Action item:
Quote word for word the stretch of the data below from the line containing "Final consumption expenditure: median" through the line containing "What is the sum", including both of those lines.

Source information:

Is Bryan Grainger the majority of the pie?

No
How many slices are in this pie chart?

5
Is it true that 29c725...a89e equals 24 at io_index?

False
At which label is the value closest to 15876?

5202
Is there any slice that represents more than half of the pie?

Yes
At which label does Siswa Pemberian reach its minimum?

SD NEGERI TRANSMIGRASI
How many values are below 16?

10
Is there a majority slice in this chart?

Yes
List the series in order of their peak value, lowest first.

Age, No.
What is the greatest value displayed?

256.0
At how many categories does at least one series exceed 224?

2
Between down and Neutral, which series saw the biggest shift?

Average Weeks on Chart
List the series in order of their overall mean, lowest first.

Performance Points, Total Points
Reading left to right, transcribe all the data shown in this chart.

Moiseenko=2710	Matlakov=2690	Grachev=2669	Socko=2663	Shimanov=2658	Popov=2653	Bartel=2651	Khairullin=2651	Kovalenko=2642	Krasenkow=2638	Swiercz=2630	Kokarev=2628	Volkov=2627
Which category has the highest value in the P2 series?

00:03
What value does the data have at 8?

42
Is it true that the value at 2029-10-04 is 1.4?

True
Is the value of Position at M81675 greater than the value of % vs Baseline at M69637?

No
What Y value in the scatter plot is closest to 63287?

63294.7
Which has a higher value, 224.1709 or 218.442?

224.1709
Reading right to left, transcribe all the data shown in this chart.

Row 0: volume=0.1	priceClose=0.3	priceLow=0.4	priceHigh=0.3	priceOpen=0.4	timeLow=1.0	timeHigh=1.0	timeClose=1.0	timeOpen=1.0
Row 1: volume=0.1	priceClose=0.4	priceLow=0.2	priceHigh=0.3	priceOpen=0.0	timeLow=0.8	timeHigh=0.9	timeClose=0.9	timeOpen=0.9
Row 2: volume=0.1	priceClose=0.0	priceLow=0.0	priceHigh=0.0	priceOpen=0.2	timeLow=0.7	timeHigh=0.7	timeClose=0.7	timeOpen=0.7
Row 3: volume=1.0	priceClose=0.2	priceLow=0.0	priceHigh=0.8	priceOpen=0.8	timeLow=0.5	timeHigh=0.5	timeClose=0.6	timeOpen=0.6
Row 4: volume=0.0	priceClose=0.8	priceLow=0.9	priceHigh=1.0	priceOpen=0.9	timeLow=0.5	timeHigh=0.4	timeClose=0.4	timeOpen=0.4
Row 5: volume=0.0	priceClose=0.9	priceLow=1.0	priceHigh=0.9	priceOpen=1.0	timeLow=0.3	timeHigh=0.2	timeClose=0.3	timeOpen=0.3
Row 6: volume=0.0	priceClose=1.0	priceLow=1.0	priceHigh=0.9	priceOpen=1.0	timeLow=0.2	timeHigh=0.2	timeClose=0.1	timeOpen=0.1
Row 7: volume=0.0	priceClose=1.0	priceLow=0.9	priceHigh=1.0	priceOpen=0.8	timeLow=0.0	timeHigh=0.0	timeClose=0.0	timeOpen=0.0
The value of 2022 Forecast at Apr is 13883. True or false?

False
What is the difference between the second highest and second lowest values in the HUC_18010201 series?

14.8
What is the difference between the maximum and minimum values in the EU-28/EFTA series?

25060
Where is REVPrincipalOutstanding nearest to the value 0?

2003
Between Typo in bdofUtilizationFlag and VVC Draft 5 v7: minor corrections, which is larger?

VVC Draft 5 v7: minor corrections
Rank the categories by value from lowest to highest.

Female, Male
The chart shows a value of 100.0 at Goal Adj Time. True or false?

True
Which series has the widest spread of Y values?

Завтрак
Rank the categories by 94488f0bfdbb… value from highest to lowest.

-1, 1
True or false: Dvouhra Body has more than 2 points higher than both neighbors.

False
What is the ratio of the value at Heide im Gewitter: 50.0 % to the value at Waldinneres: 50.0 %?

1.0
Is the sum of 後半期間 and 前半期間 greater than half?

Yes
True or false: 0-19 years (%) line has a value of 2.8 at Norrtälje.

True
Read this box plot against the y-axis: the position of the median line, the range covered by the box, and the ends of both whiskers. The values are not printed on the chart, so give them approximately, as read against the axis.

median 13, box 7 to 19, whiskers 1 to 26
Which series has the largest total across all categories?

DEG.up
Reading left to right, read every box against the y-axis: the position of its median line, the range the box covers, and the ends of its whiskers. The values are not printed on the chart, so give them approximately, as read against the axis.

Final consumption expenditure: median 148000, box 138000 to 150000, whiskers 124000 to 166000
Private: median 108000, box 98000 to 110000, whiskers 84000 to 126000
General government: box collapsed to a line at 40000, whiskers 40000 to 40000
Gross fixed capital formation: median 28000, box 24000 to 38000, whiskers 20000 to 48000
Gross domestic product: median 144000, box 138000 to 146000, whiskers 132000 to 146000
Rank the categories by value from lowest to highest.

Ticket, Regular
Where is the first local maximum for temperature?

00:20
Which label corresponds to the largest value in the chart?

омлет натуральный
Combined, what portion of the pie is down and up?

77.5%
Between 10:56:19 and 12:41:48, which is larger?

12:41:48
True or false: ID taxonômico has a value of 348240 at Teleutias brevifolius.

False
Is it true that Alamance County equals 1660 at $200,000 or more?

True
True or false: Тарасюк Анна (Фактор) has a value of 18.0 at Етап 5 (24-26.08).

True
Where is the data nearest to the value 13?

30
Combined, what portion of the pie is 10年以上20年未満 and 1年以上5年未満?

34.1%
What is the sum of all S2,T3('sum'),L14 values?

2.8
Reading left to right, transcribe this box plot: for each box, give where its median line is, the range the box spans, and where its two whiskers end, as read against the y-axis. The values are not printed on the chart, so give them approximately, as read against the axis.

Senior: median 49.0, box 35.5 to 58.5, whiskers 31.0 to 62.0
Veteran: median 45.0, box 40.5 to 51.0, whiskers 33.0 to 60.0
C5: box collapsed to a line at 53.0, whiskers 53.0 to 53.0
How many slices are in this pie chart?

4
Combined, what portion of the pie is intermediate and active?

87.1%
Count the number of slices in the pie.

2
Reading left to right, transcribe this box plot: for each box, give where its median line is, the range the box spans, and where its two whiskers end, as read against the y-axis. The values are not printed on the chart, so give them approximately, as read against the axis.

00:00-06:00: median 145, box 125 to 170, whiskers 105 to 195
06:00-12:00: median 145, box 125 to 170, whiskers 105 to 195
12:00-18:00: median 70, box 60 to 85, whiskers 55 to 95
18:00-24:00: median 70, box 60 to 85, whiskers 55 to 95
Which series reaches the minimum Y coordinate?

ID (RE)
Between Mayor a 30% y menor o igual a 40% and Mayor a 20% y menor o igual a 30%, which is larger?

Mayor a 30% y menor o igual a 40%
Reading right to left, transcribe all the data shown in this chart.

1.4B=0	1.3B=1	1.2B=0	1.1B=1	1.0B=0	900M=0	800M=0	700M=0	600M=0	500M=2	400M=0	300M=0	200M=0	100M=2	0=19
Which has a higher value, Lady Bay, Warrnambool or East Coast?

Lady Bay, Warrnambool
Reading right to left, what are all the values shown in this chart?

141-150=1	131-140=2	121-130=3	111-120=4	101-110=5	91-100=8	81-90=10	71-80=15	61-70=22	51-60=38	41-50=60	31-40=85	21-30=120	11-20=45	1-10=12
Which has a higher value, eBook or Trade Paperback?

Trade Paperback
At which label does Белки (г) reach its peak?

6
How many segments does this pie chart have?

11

Reply to the task:
Final consumption expenditure: median 148000, box 138000 to 150000, whiskers 124000 to 166000
Private: median 108000, box 98000 to 110000, whiskers 84000 to 126000
General government: box collapsed to a line at 40000, whiskers 40000 to 40000
Gross fixed capital formation: median 28000, box 24000 to 38000, whiskers 20000 to 48000
Gross domestic product: median 144000, box 138000 to 146000, whiskers 132000 to 146000
Rank the categories by value from lowest to highest.

Ticket, Regular
Where is the first local maximum for temperature?

00:20
Which label corresponds to the largest value in the chart?

омлет натуральный
Combined, what portion of the pie is down and up?

77.5%
Between 10:56:19 and 12:41:48, which is larger?

12:41:48
True or false: ID taxonômico has a value of 348240 at Teleutias brevifolius.

False
Is it true that Alamance County equals 1660 at $200,000 or more?

True
True or false: Тарасюк Анна (Фактор) has a value of 18.0 at Етап 5 (24-26.08).

True
Where is the data nearest to the value 13?

30
Combined, what portion of the pie is 10年以上20年未満 and 1年以上5年未満?

34.1%
What is the sum of all S2,T3('sum'),L14 values?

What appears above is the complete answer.